- Born: 2 January 1954 (age 72) West Bengal, India
- Education: Rajabazar Science College (University of Calcutta);
- Known for: Studies on non-linear dynamics and spectroscopy
- Awards: 1984 INSA Young Scientist Award; 1999 Shanti Swarup Bhatnagar Prize;
- Scientific career
- Fields: Physical chemistry;
- Workplaces: Jadavpur University; Indian Association for the Cultivation of Science; Rajabazar Science College; Calcutta University; Vidyasagar University;
- Doctoral advisor: Mihir Chowdhury;

= Deb Shankar Ray =

Indian physical chemist and professor

Deb Shankar Ray (born 2 January 1954) is an Indian physical chemist and professor at the department of physical chemistry of the Indian Association for the Cultivation of Science, Kolkata. He is known for his research on non-linear dynamics and theoretical spectroscopy and is an elected fellow of the Indian National Science Academy, West Bengal Academy of Science and Technology, and the Indian Academy of Sciences. The Council of Scientific and Industrial Research, the apex agency of the Government of India for scientific research, awarded him the Shanti Swarup Bhatnagar Prize for Science and Technology, one of the highest Indian science awards, in 1999, for his contributions to chemical sciences.

== Biography ==

D. S. Ray was born on 2 January 1954 in the Indian state of West Bengal.

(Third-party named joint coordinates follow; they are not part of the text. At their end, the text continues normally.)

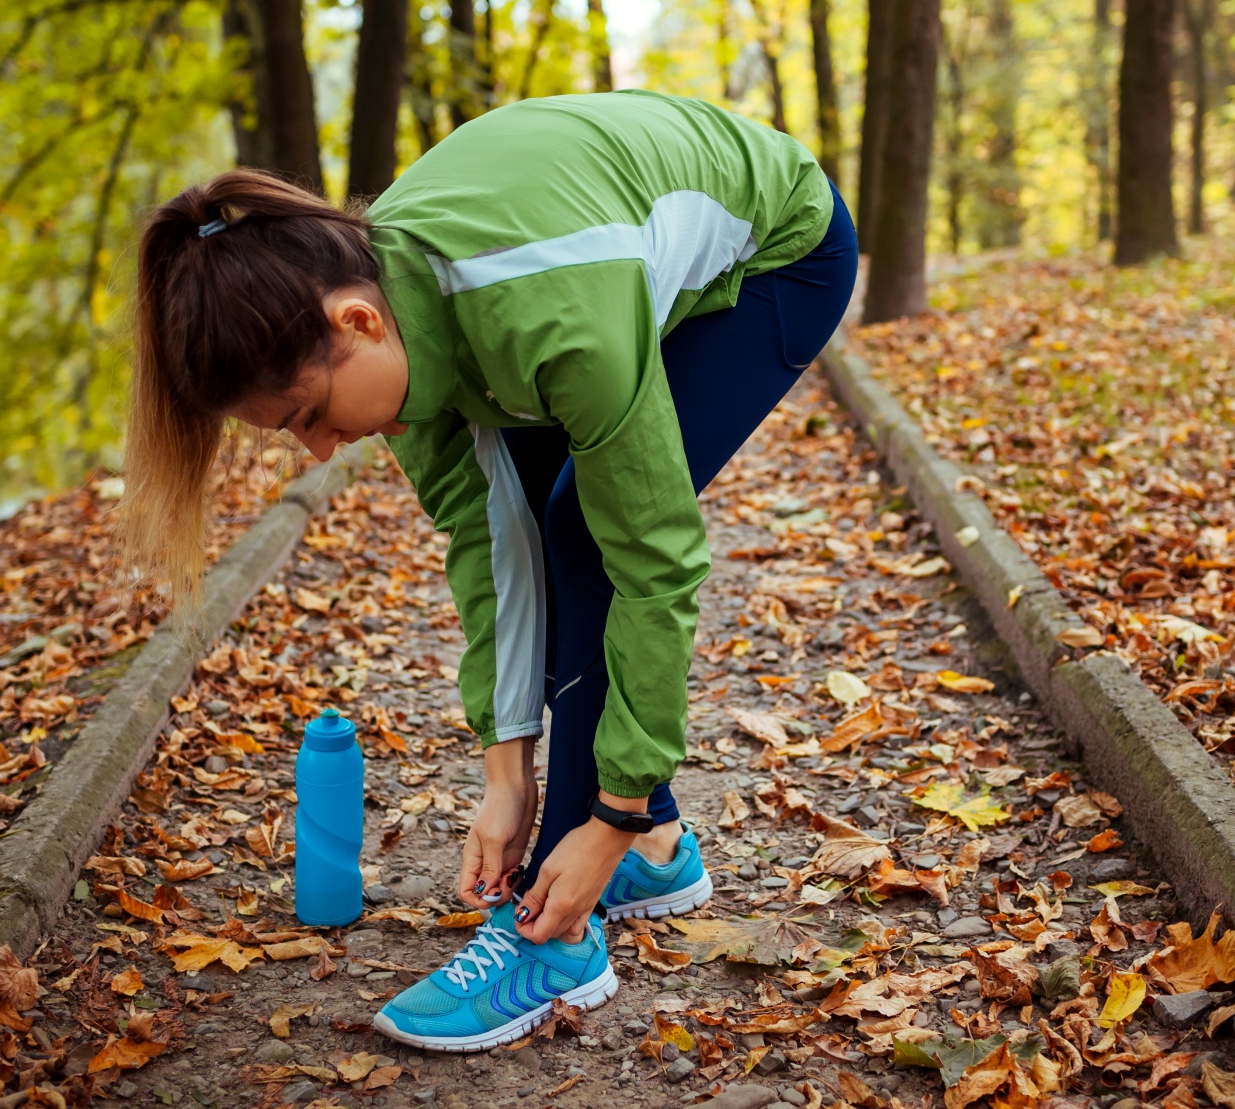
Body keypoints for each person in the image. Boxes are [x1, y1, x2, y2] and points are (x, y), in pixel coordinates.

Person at [123, 90, 857, 1052]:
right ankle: (661, 855)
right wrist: (504, 772)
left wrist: (607, 813)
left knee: (590, 533)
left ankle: (560, 938)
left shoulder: (552, 313)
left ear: (357, 321)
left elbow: (656, 561)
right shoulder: (395, 336)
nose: (319, 452)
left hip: (779, 251)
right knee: (547, 528)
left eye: (308, 414)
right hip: (582, 262)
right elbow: (488, 545)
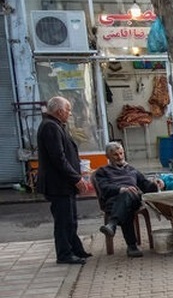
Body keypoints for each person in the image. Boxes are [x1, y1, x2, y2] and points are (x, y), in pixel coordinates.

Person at [37, 96, 90, 265]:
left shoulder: (57, 125)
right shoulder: (50, 127)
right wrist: (76, 178)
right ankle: (64, 253)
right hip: (58, 184)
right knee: (64, 220)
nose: (69, 113)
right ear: (59, 111)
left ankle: (75, 248)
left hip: (64, 184)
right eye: (68, 110)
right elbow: (58, 158)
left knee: (71, 218)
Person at [94, 142, 163, 257]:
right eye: (115, 155)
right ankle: (131, 247)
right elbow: (104, 188)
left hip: (133, 198)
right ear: (108, 157)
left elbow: (146, 186)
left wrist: (157, 184)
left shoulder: (132, 170)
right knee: (126, 207)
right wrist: (120, 189)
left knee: (128, 195)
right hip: (113, 202)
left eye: (121, 153)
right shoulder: (102, 172)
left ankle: (113, 224)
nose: (120, 157)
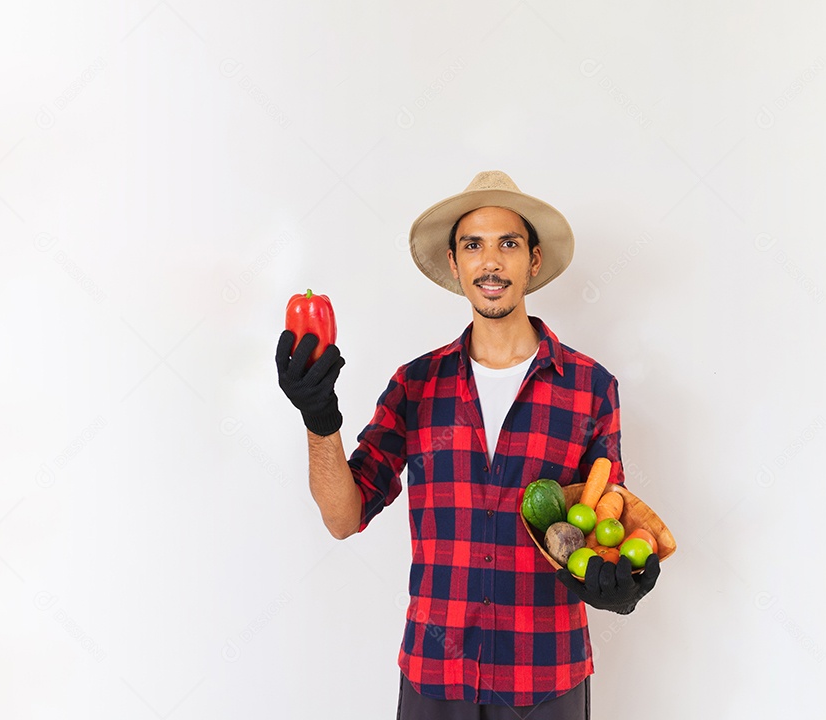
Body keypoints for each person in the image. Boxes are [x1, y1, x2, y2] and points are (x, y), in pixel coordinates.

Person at [276, 171, 660, 719]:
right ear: (455, 265)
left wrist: (621, 581)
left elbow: (608, 513)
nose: (491, 261)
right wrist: (320, 420)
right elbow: (342, 516)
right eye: (473, 245)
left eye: (508, 243)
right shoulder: (415, 385)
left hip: (546, 677)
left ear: (533, 261)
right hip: (437, 677)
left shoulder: (590, 387)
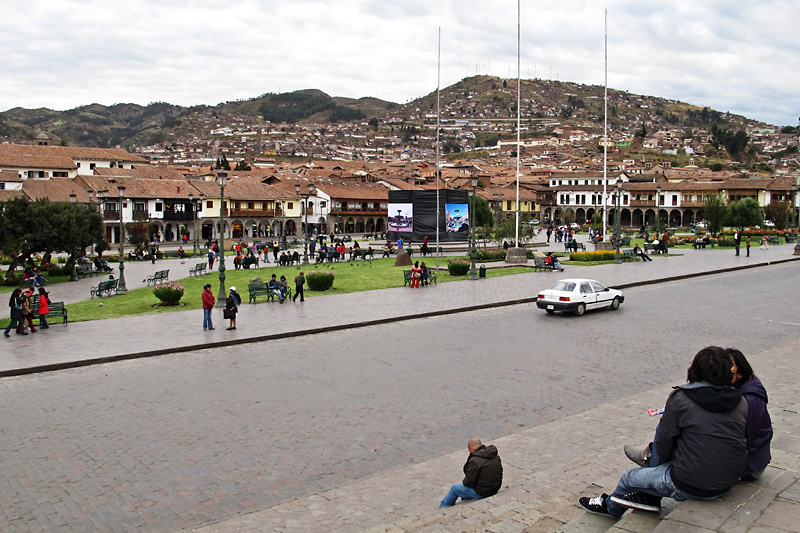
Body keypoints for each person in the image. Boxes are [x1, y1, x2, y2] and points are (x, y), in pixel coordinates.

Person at [579, 346, 748, 518]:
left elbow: (665, 444)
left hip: (691, 484)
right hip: (727, 481)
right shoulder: (741, 401)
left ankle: (612, 507)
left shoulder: (682, 398)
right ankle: (648, 489)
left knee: (629, 477)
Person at [439, 438, 503, 508]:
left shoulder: (475, 461)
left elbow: (469, 482)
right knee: (465, 489)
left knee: (455, 488)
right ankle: (465, 501)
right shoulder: (494, 455)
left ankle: (443, 507)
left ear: (472, 448)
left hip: (483, 492)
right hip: (495, 488)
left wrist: (465, 481)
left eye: (469, 450)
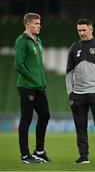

After securing a PhD from the Rajabazar Science College, Calcutta University for his thesis on Time resolved spectroscopy, he started his career as a lecturer at Jadavpur University in 1984. He worked at the university for two years when he was appointed as a senior lecturer at the Indian Association for the Cultivation of Science in 1986 where he spent the rest of his career. During this period, he held various positions such as that of a reader (1991–97), professor (1997–2002), head of the department (2002–05), senior professor (2005–09) and dean of academics (2009–10). He also serves as an honorary faculty member at the University of Calcutta and Vidyasagar University.

== Legacy ==
Ray is known to have done extensive research on theoretical spectroscopy and nonlinear dynamics. He is also known to be an inspiring teacher. His later research at the Indian Association for the Cultivation of Science was focused on spin bath processes on which he has written numerous articles. His research has been published in one book, Quantum Brownian Motion in C-Numbers: Theory And Applications, also as chapters in books authored by other authors as well as several peer-reviewed scientific articles. Google Scholar, an online repository of science articles, has listed 181 of these. He has mentored several doctoral scholars in their studies and is a member of the national organizing committee of the Conference on Nonlinear Systems and Dynamics (CNSD).

== Awards and honors ==
Ray, a national scholarship holder during 1970–73, received the Young Scientist Award of the Indian National Science Academy in 1984. The Council of Scientific and Industrial Research awarded him the Shanti Swarup Bhatnagar Prize, one of the highest Indian science awards, in 1999. He was elected by the Indian Academy of Sciences as their fellow in 1995. and he became an elected fellow of the Indian National Science Academy in 2014. He is also an elected fellow of the West Bengal Academy of Sciences. He was the Acting Director of IACS, Kolkata from 2013 to 2015.